■ Set tasks ■
1. Decide whether each statement agrees with the text on contrails, answering yes or no and quoting the words that settle it: (a) Nitrogen oxides are described as a net warmer. (b) The Nature study found that contrail cirrus increase natural cloudiness. (c) For much of the summer, insolation in the Arctic is lower than at the equator.
2. Write the next part of the text on contrails, picking up after its last sentence.

Recent conversations in the general melting thread have brought up the subject of contrails. And in particular what effect would reduced air travel have on global and/or Arctic temperatures.
I couldnt find a more recent thread specifically on contrails and didnt want to mix it up with the aerosol thread which is a bigger topic.
Most of the literature I see out there say that aviation-induced radiative forcings (CO2, nitrogen oxides (NOx) and contrail/cirrus cloud formation) have a net warming effect. . NOx creates ozone and destroys methane and is a net warmer. As are the contrails and resultant cloud formation which trap radiation escaping from the Earth.
It's not all one way traffic though and this study in Nature found that contrail cirrus cause a significant decrease in natural cloudiness, which partly offsets their warming effect.
https://www.nature.com/articles/nclimate1068
So in reply to F.Tnioli post in the melting thread, would the reduced aircraft over the Arctic have a slight cooling effect overall ?
The way i see it, whenever insolation is close or at 24/7, incoming radiation is much higher than what Earth surface is able to "bleed back" to near-Earth space. Thus sunny places like equator are hot, ain't it. So during polar day, clearer sky - in particular, less contrails, - is definitely major warming of Arctic surface layers. Much of the summer, as we all know, insolation in Arctic is higher than even at the equator. High albedo slows the melt, of course, and it's a kind of balance which can and will be affected.

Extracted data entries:
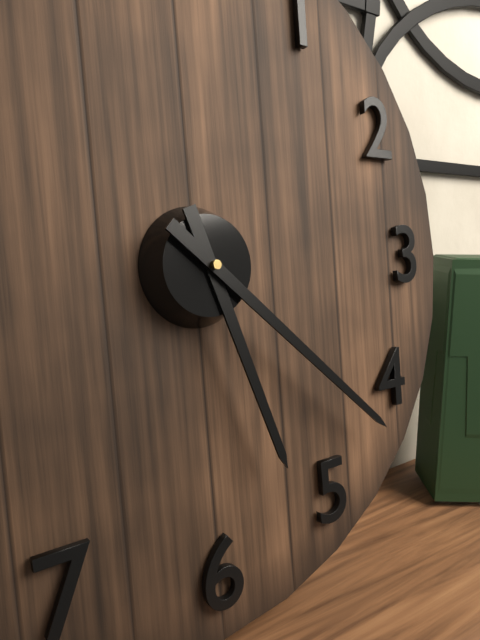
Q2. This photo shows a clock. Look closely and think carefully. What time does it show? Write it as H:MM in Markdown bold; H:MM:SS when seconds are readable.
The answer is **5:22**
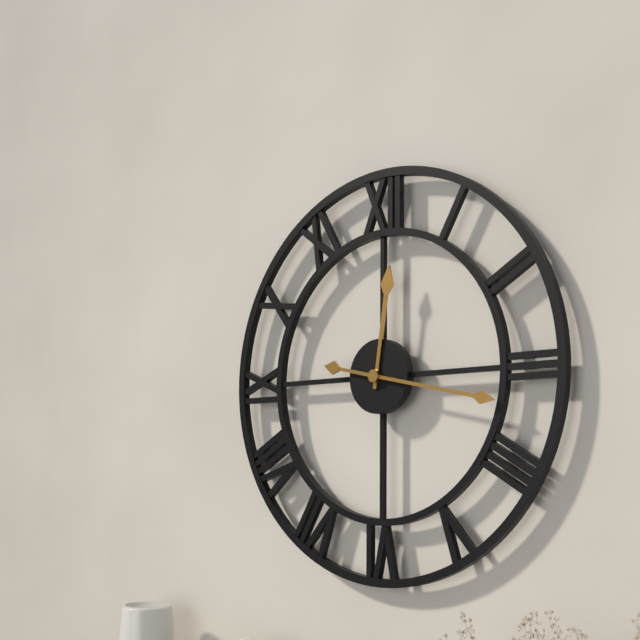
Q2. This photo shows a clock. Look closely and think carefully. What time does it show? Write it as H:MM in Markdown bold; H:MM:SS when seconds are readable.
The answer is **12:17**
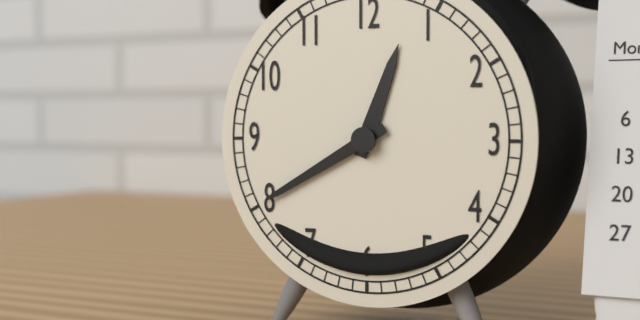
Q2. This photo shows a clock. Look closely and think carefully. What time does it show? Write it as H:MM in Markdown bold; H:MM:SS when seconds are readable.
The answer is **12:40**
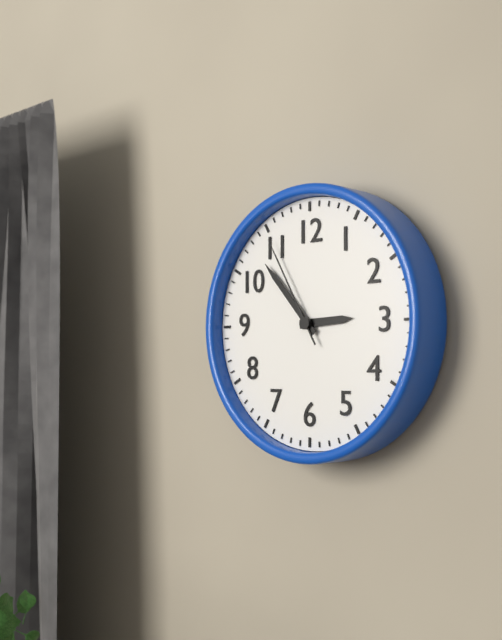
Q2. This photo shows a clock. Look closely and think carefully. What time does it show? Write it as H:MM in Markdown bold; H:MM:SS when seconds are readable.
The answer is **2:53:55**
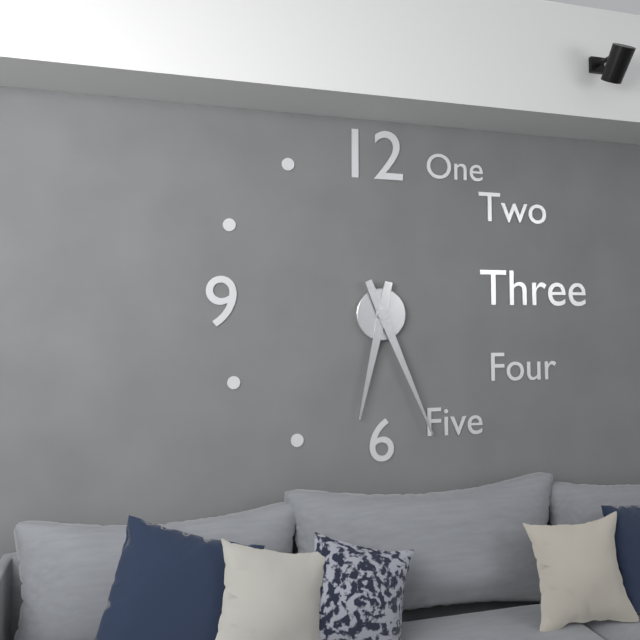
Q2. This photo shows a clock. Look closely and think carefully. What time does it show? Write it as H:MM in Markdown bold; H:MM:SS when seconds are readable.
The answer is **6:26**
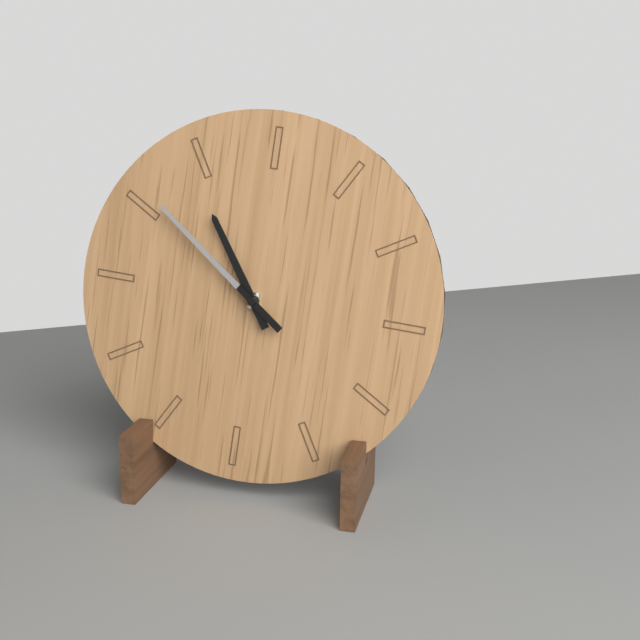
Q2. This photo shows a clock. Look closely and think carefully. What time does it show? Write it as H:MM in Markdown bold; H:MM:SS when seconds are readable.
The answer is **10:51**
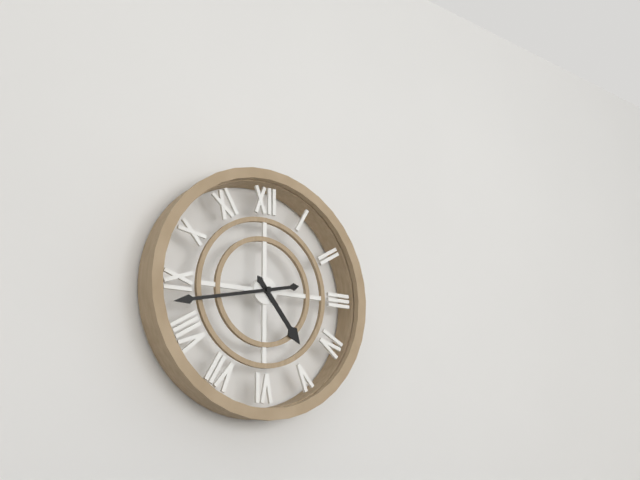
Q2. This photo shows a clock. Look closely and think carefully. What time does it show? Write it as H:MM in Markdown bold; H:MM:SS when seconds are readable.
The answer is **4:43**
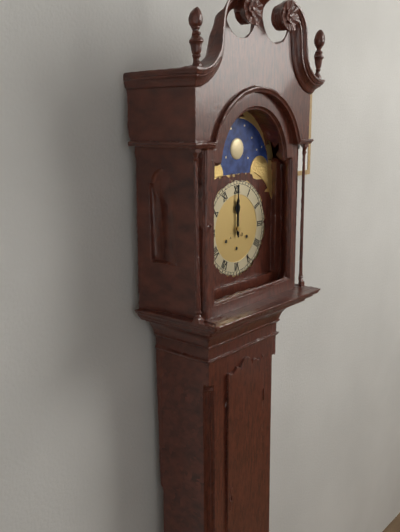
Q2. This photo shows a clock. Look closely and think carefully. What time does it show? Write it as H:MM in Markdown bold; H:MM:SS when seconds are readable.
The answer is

■ Task-by-task results ■
1.
(a) Yes: "NOx creates ozone and destroys methane and is a net warmer."
(b) No: "contrail cirrus cause a significant decrease in natural cloudiness"
(c) No: "Much of the summer, as we all know, insolation in Arctic is higher than even at the equator."

2.
To me it's in general that simple: contrails are a sort of insulation, and as such it works both ways. I.e., slows down both cooling and warming: whichever would naturally happen given no contrails are present - would still happen, just slower: the more contrails, the slower temperature change will happen on average, if we speak the surface of Earth, that is.
As since for most of this winter we had "normal" amount of contrails over Arctic (let's not forget they don't entirely dissipate same day flights stop happening, far from), there was "slower/less cooling than it'd be without contrails" for freezing season, thus resulting in less ice thickness, weaker ice, warmer ice temperature on average, etc; but now with contrails gone, this "weak freezing season" - weak as is in compare to the old days, pre-1980s, - will be followed by "stronger (than recent years - with plenty contrails)" melt season.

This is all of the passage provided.